In the past, sea moss was considered a humble delicacy, a staple in the modest meals of coastal dwellers. However, in recent years, it has undergone a remarkable transformation, ascending to the status of a coveted specialty sought after far and wide. Connoisseurs of cuisine even proclaim that sea moss is among the most delectable varieties of seaweed in Vietnam.
According to scientific research, sea moss, scientifically known as Porphyra and belonging to the Rhodophyta division of red algae, thrives in brackish or shallow seawater. This variety of seaweed stands out for its exceptional nutritional profile, surpassing many other types of seaweed. Sea moss is rich in essential amino acids and vitamins, including B1, B2, A, and C, along with trace elements and minerals vital for human health. Notably, its fat content is relatively low, making it an ideal choice for individuals adhering to dietary restrictions or managing conditions such as diabetes, high cholesterol, or fatty liver disease.
Sea moss lends itself to a myriad of delectable preparations.

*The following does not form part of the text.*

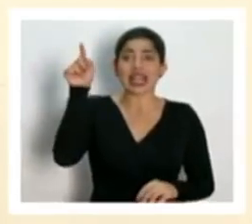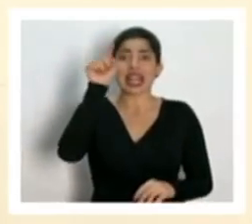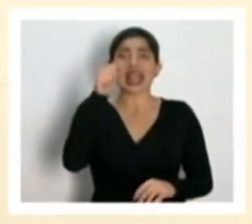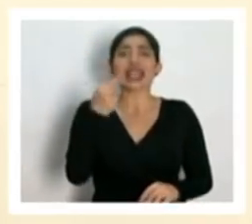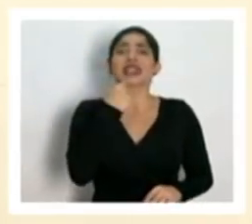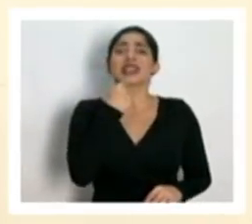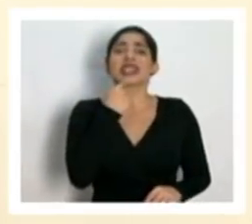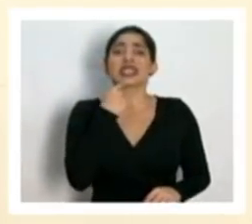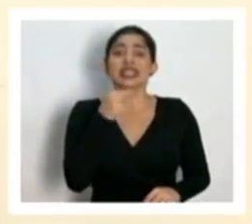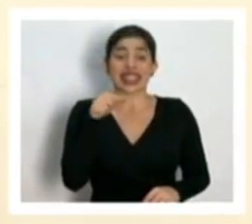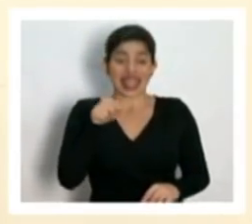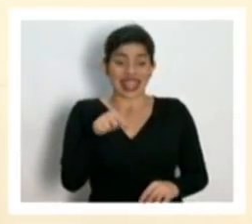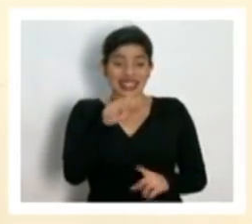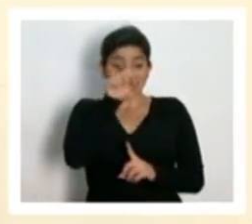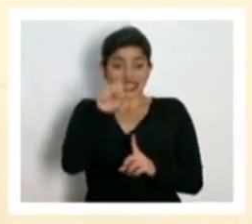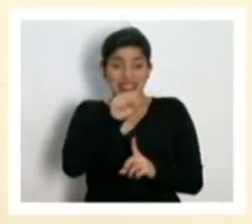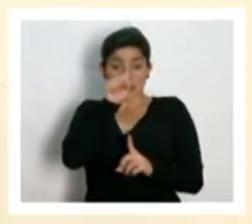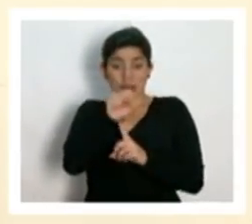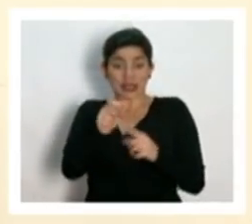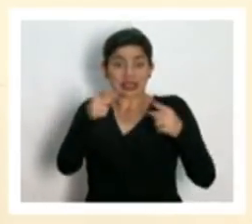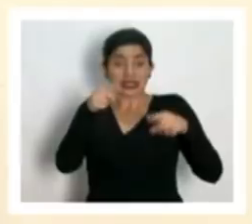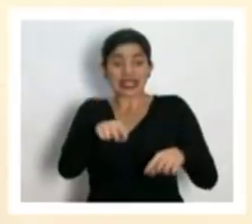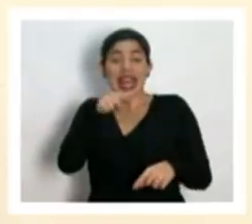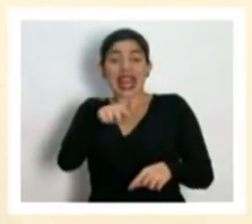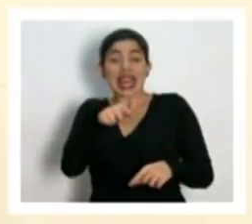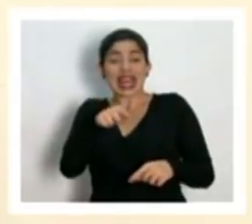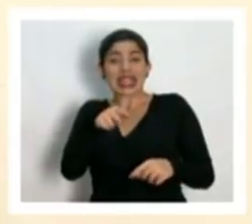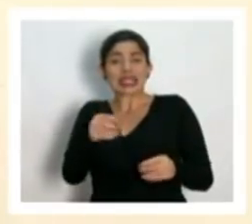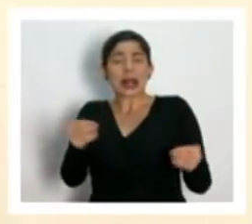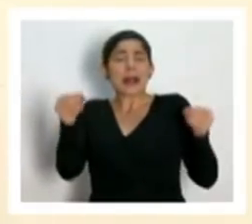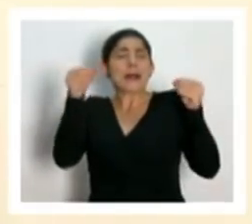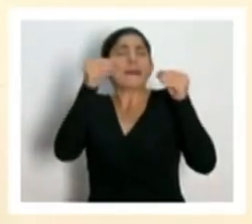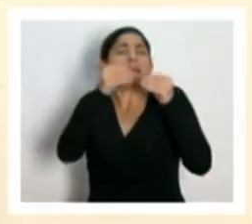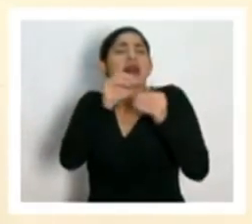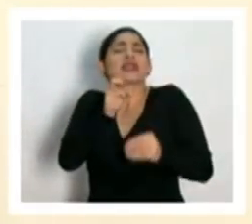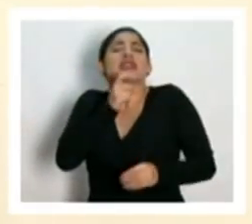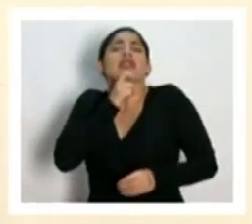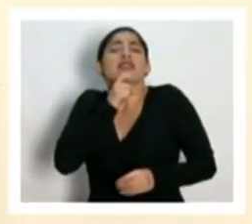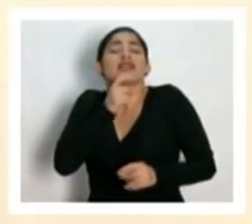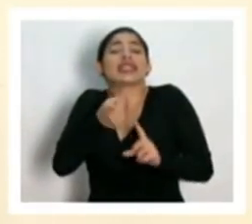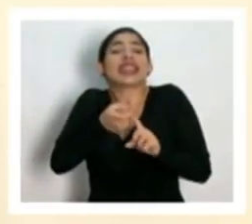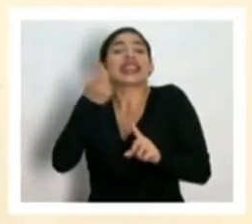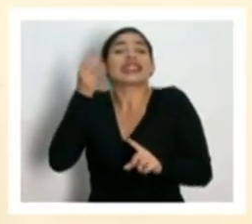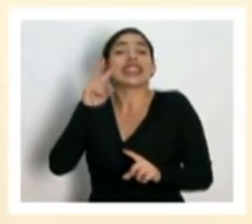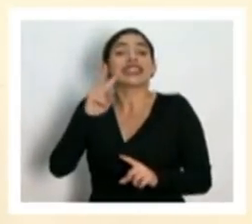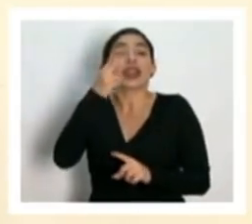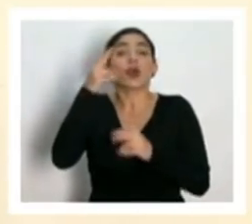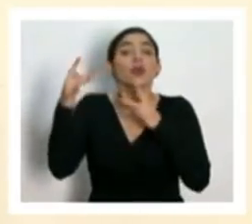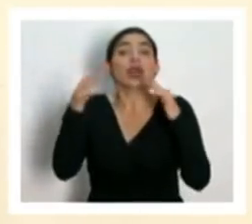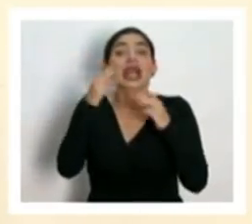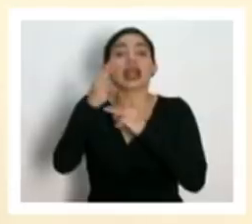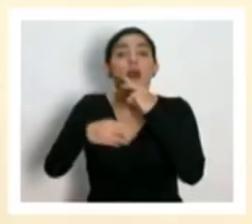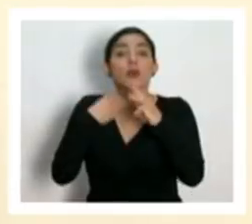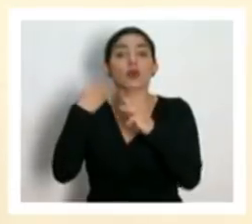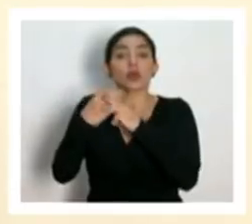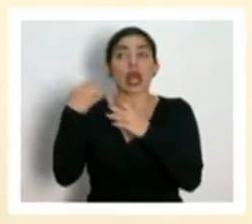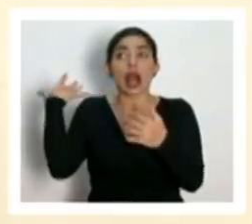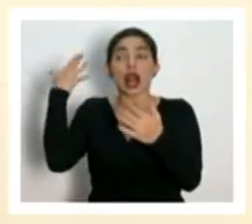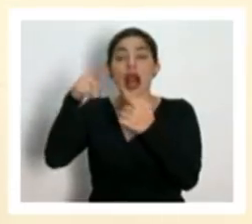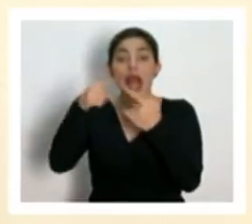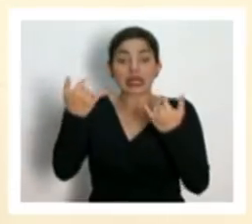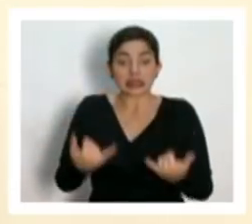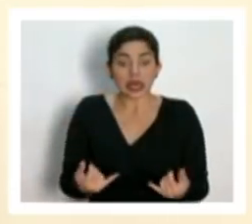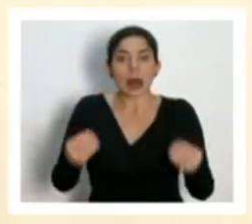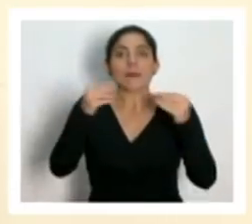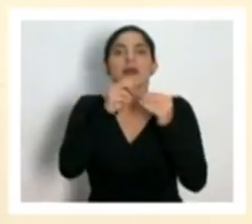diciendo que este evento es el evento más difícil desde la segunda guerra mundial así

One of the most popular dishes is a soup featuring sea moss paired with minced meat, tofu, or shrimp, resulting in a refreshing and savory concoction. Alternatively, sea moss can be stir-fried with garlic and sesame oil, yielding a delectable crunchy treat.
Given its propensity to perish quickly and its delicate nature, dried sea moss products are highly sought-after in the market and on e-commerce platforms. As the year draws to a close, patrons of restaurants and eateries in Da Nang or Phu Yen may indulge in bowls of naturally sweet and savory sea moss soup, embodying the essence of the rugged central region.